What is expected:
Copy out everything from the line containing "pose: elev=35.6 azim=145.6" down to the end of the records, word for word, leaving out the pictures.

[Dataset items]
== == ==

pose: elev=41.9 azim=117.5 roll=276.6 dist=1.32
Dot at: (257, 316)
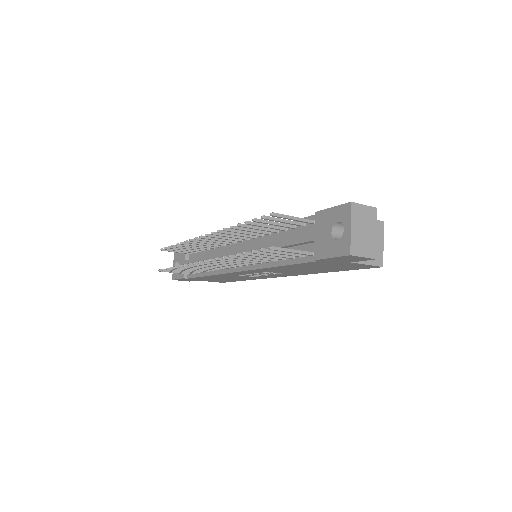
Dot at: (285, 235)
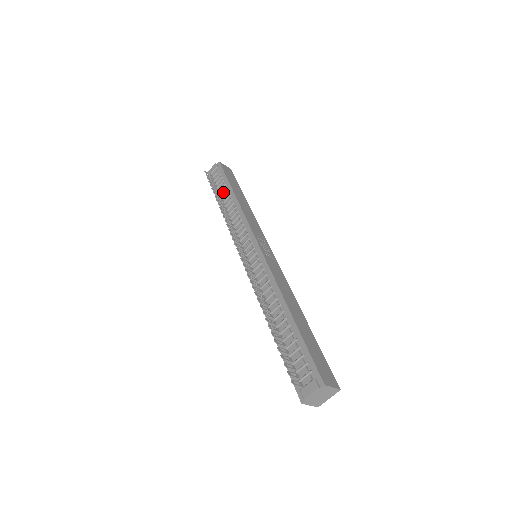
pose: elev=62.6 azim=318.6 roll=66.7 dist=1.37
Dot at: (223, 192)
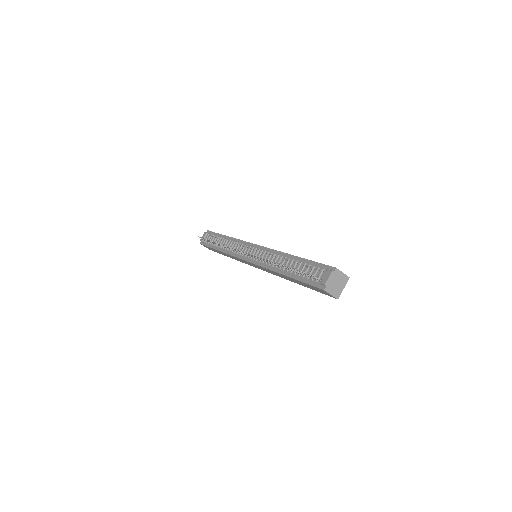
Dot at: (217, 241)
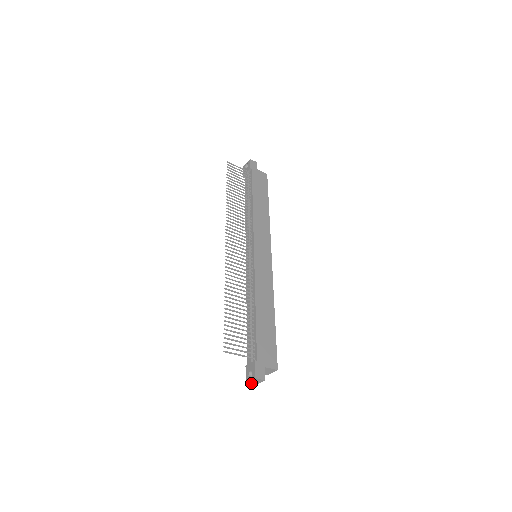
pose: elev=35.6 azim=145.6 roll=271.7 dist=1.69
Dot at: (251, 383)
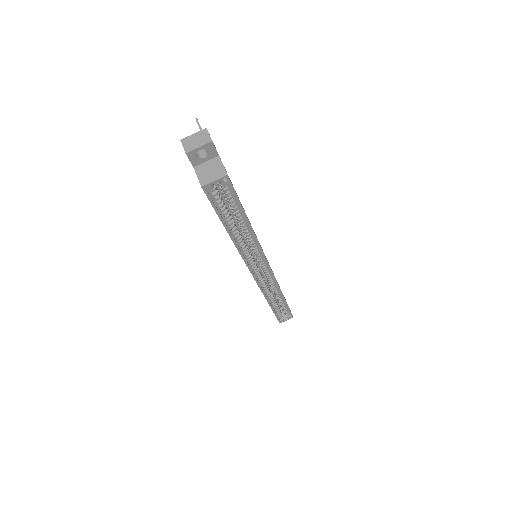
Dot at: (186, 144)
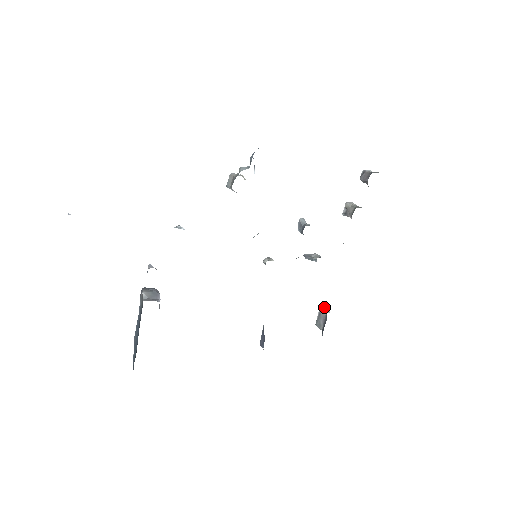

== == ==

Final result:
pose: elev=35.6 azim=145.6 roll=271.7 dist=1.69
Dot at: (251, 383)
Dot at: (186, 144)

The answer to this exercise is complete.